__YOUR TASK__
Set the listing down unchanged, minus every embedded image.

__RECORD EXCERPTS__
○ ○ ○ ○

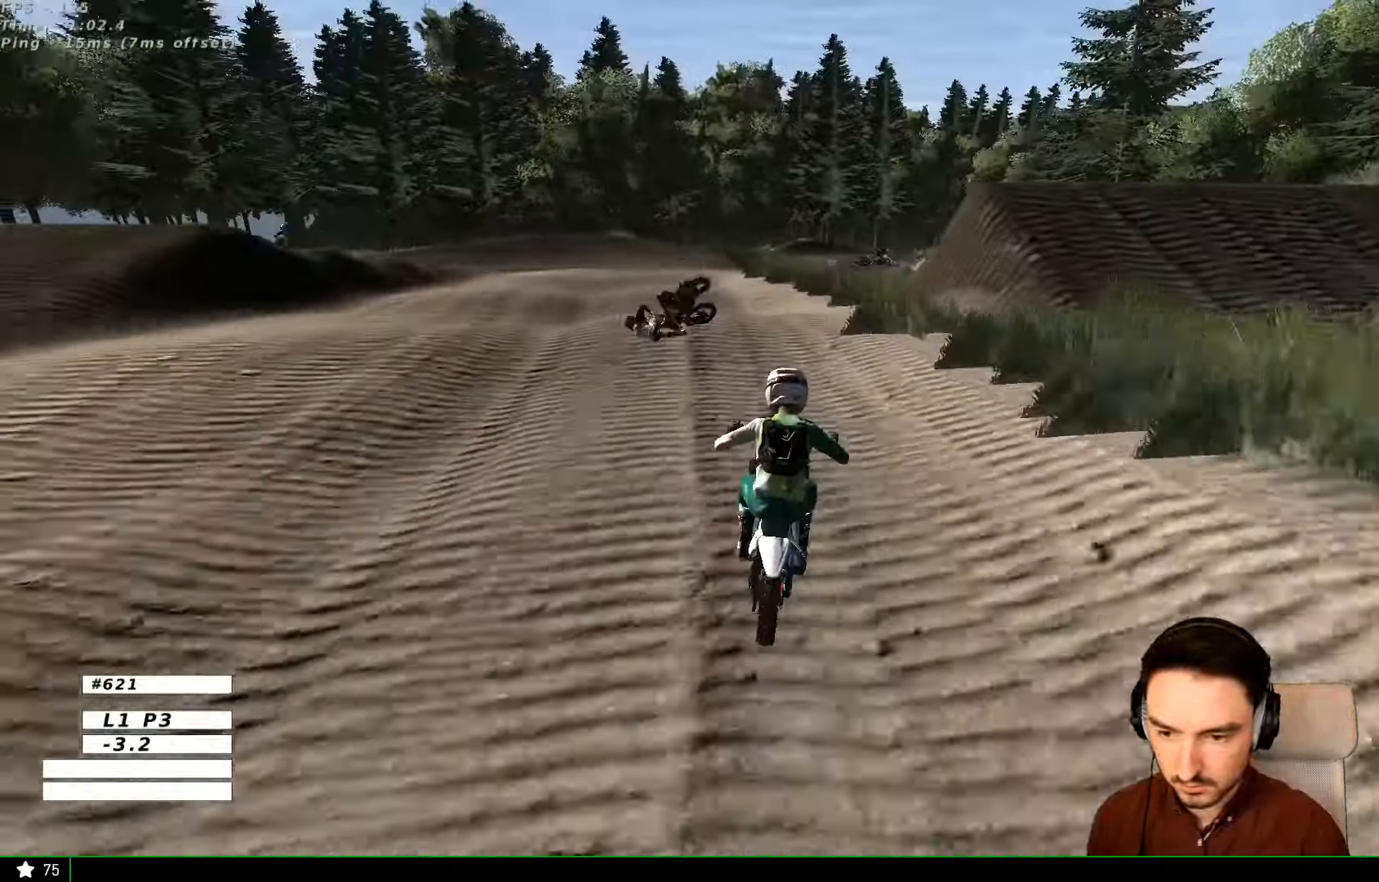
{"dt_ms": 500, "buttons": [], "left_stick": "down-left", "right_stick": "center", "events": [[100, "R2", "up"], [200, "left_stick", "center"], [300, "R2", "down"], [300, "left_stick", "down-left"], [400, "R2", "up"]]}
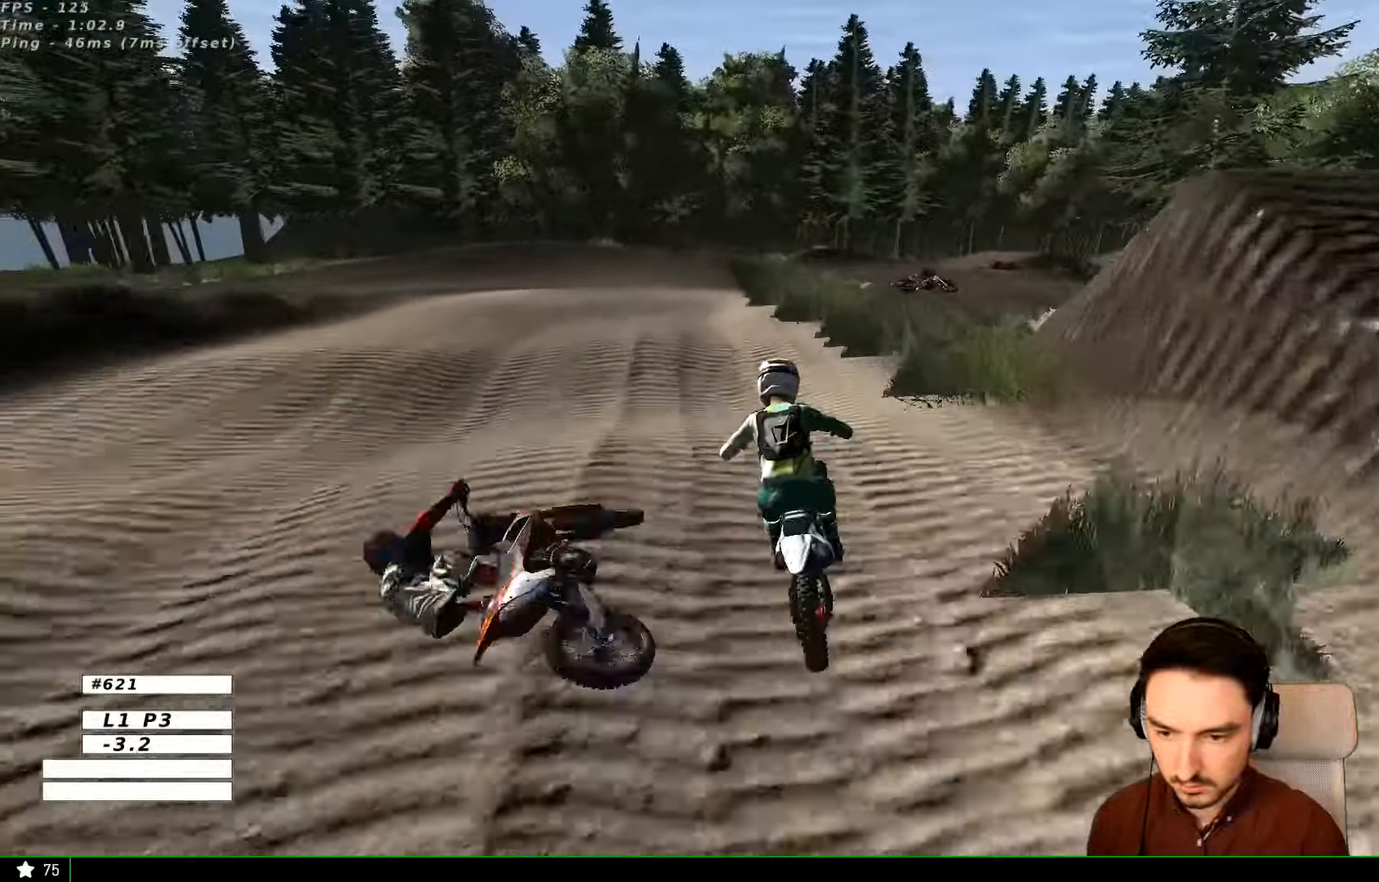
{"dt_ms": 500, "buttons": ["R2"], "left_stick": "center", "right_stick": "center", "events": [[366, "R2", "down"], [400, "left_stick", "center"]]}
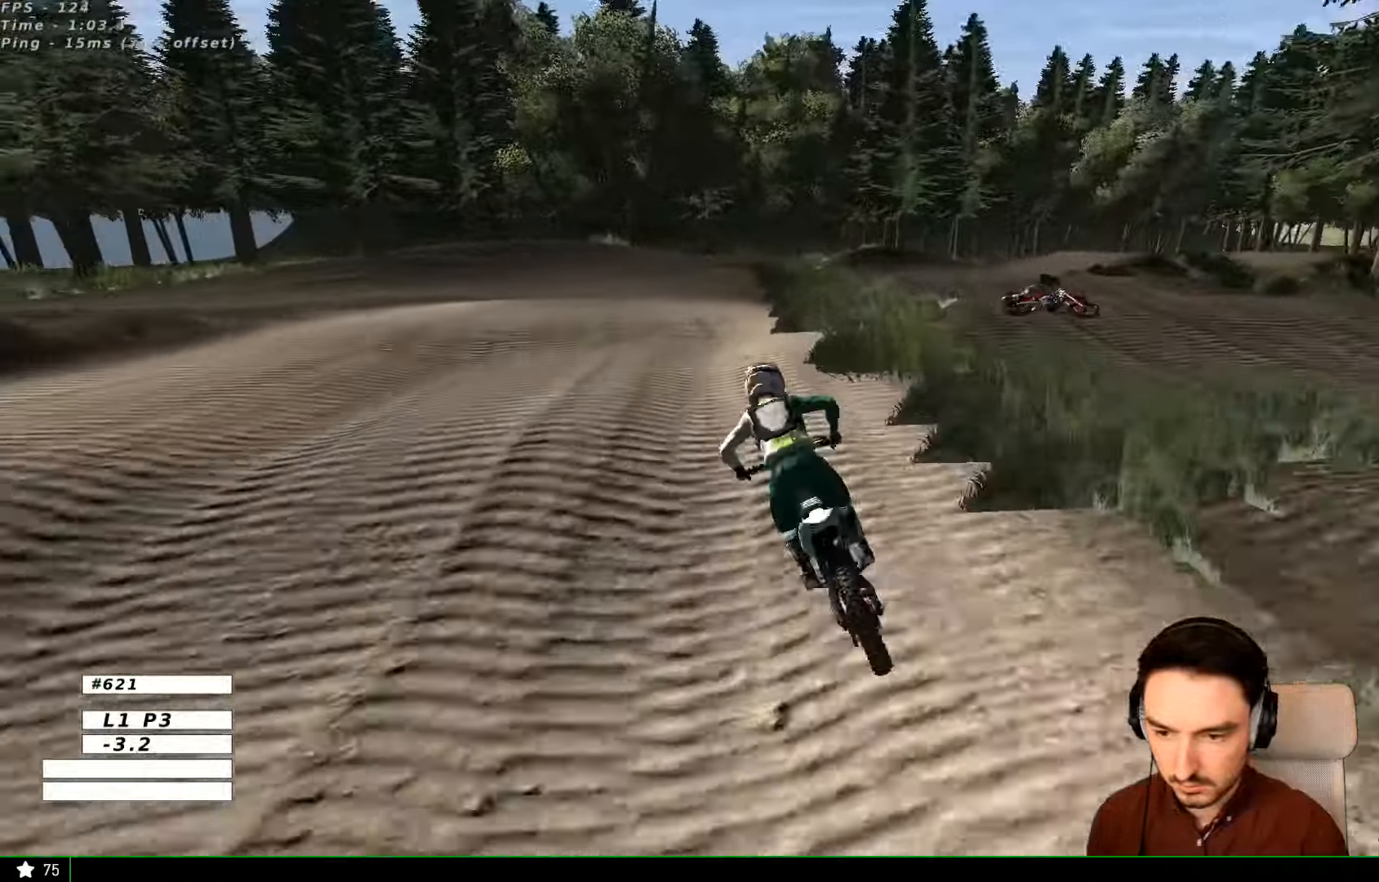
{"dt_ms": 500, "buttons": [], "left_stick": "center", "right_stick": "center", "events": [[200, "left_stick", "down-left"], [333, "left_stick", "center"], [400, "R2", "up"]]}
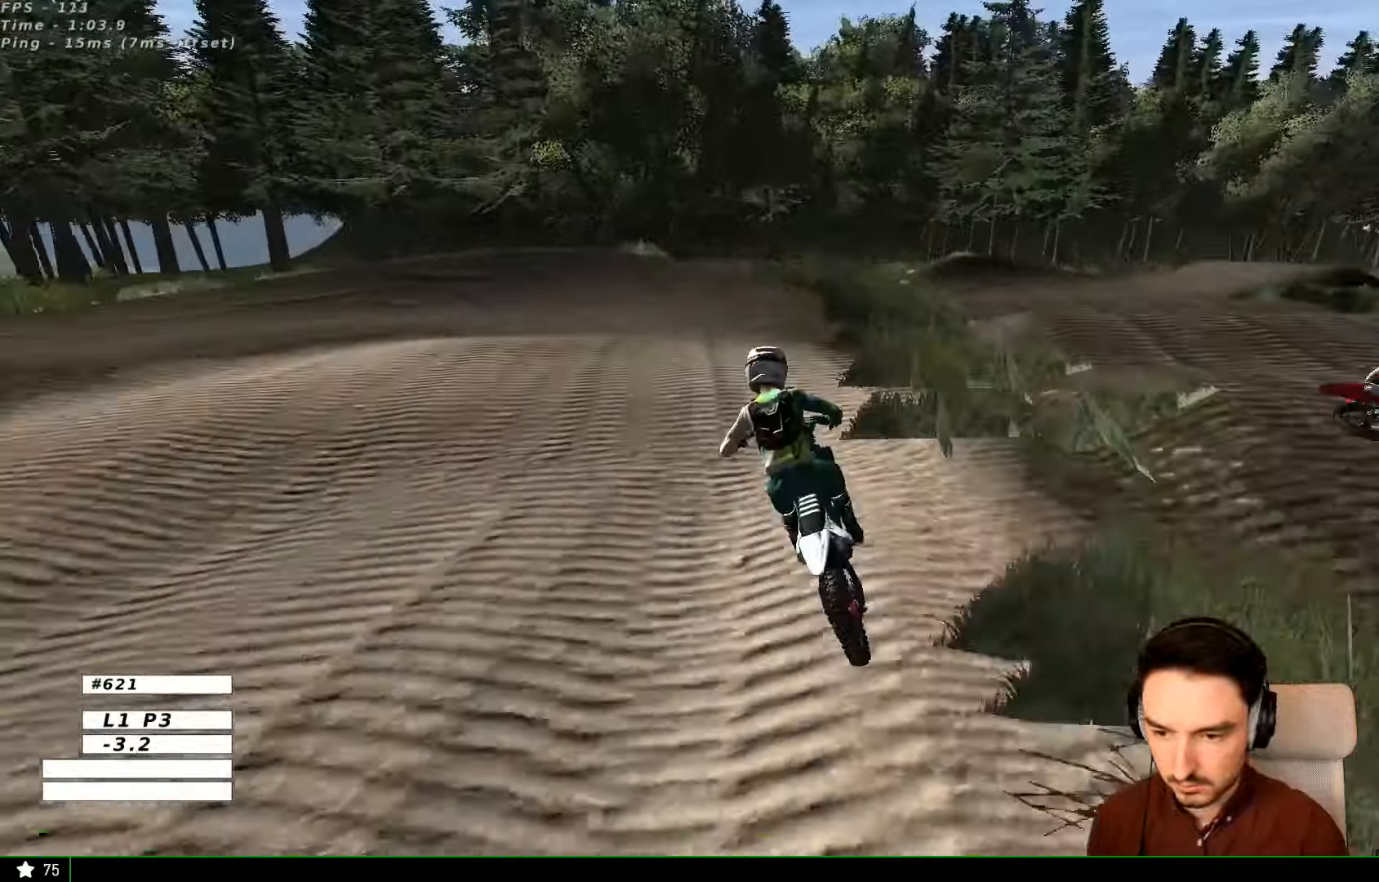
{"dt_ms": 500, "buttons": ["R2"], "left_stick": "center", "right_stick": "center", "events": [[100, "R2", "down"], [234, "R2", "up"], [400, "R2", "down"]]}
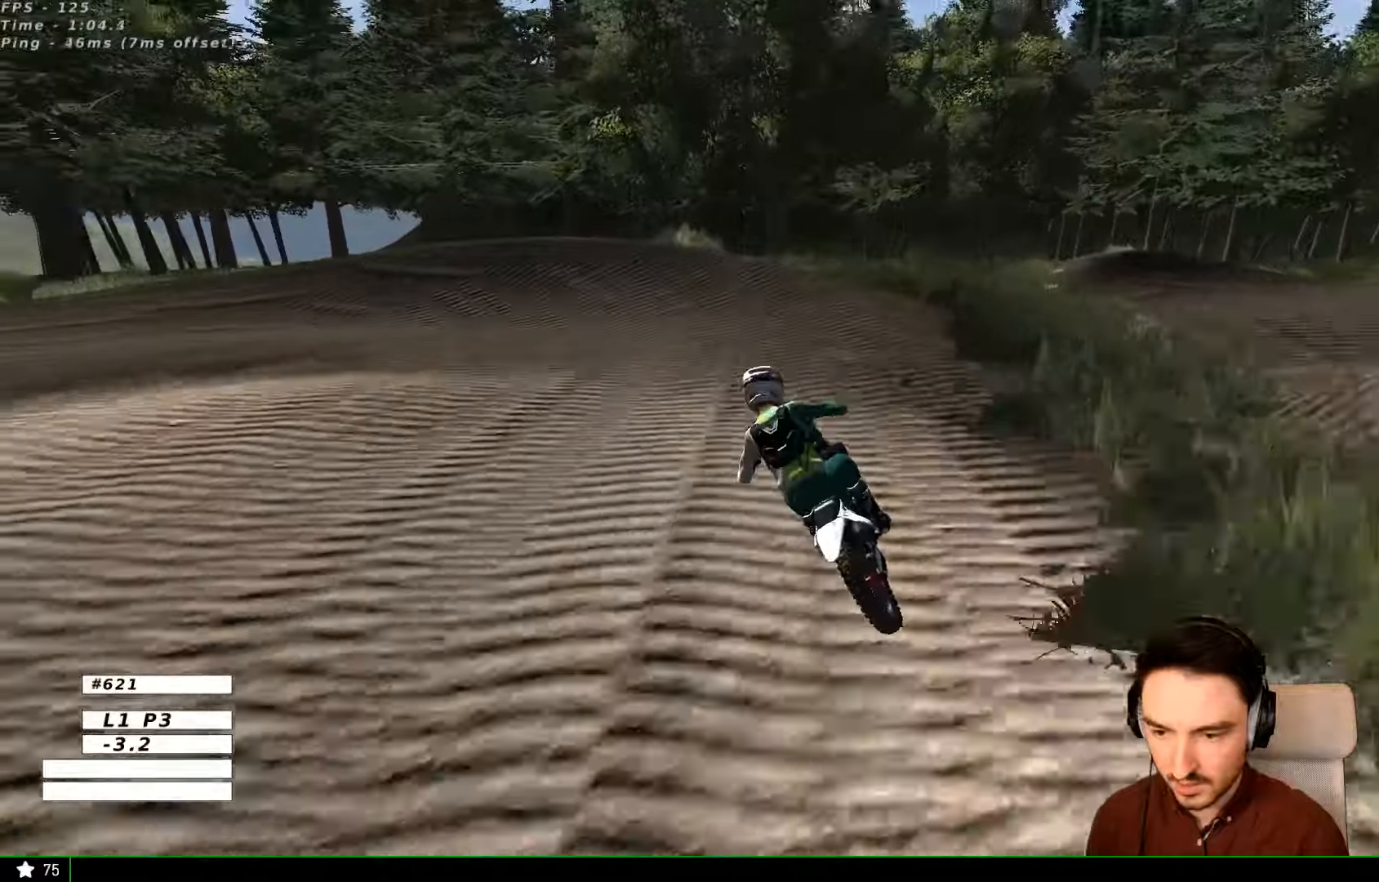
{"dt_ms": 500, "buttons": ["X"], "left_stick": "down-left", "right_stick": "center", "events": [[134, "left_stick", "down-left"], [300, "R2", "up"], [500, "X", "down"]]}
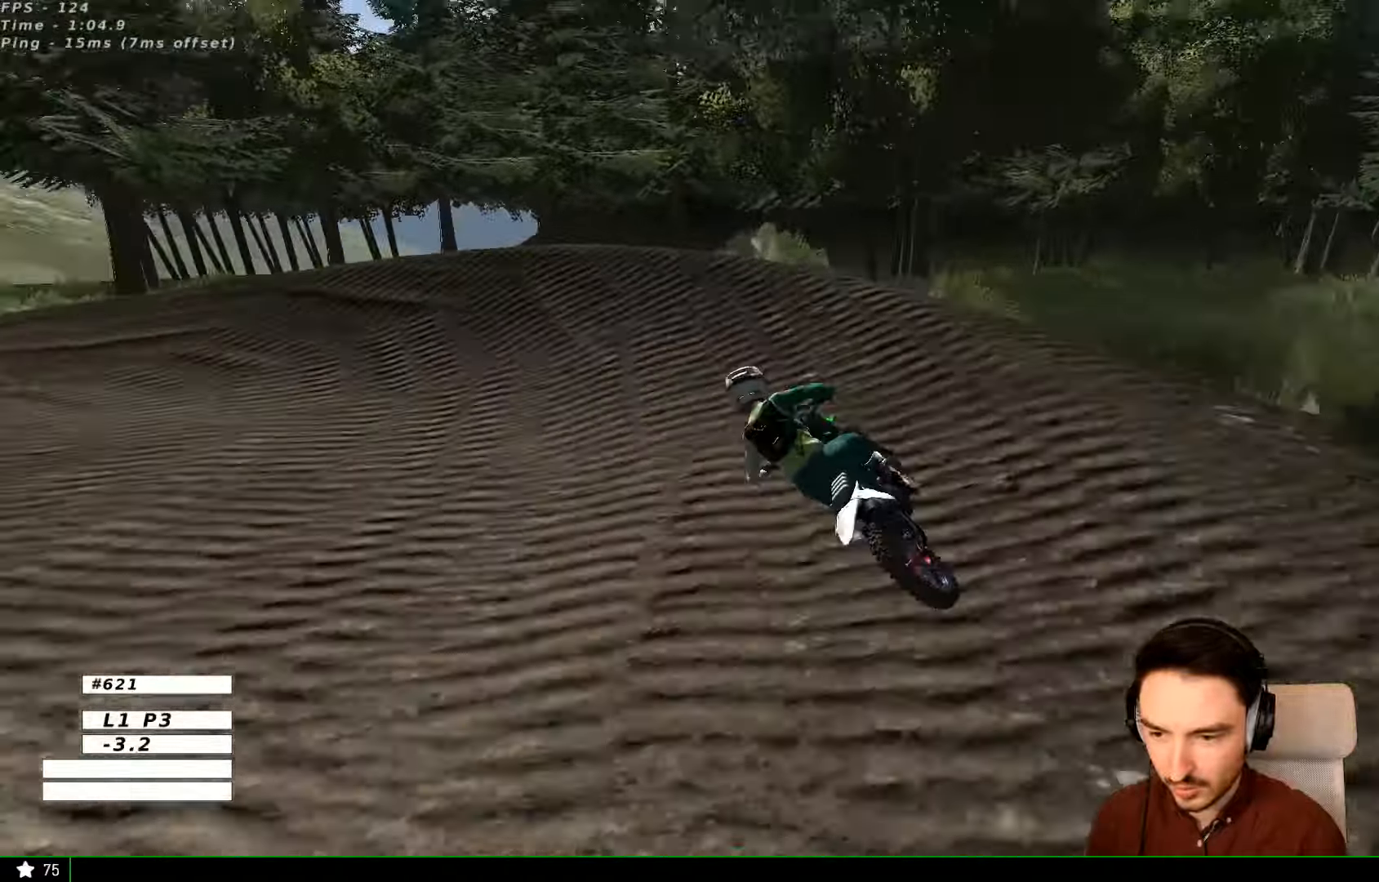
{"dt_ms": 500, "buttons": [], "left_stick": "left", "right_stick": "center", "events": [[34, "X", "up"], [100, "L2", "down"], [100, "X", "down"], [100, "left_stick", "left"], [200, "X", "up"], [300, "L2", "up"]]}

○ ○ ○ ○

__THE ANSWER__
{"dt_ms": 500, "buttons": [], "left_stick": "down-left", "right_stick": "center", "events": [[100, "R2", "up"], [200, "left_stick", "center"], [300, "R2", "down"], [300, "left_stick", "down-left"], [400, "R2", "up"]]}
{"dt_ms": 500, "buttons": ["R2"], "left_stick": "center", "right_stick": "center", "events": [[366, "R2", "down"], [400, "left_stick", "center"]]}
{"dt_ms": 500, "buttons": [], "left_stick": "center", "right_stick": "center", "events": [[200, "left_stick", "down-left"], [333, "left_stick", "center"], [400, "R2", "up"]]}
{"dt_ms": 500, "buttons": ["R2"], "left_stick": "center", "right_stick": "center", "events": [[100, "R2", "down"], [234, "R2", "up"], [400, "R2", "down"]]}
{"dt_ms": 500, "buttons": ["X"], "left_stick": "down-left", "right_stick": "center", "events": [[134, "left_stick", "down-left"], [300, "R2", "up"], [500, "X", "down"]]}
{"dt_ms": 500, "buttons": [], "left_stick": "left", "right_stick": "center", "events": [[34, "X", "up"], [100, "L2", "down"], [100, "X", "down"], [100, "left_stick", "left"], [200, "X", "up"], [300, "L2", "up"]]}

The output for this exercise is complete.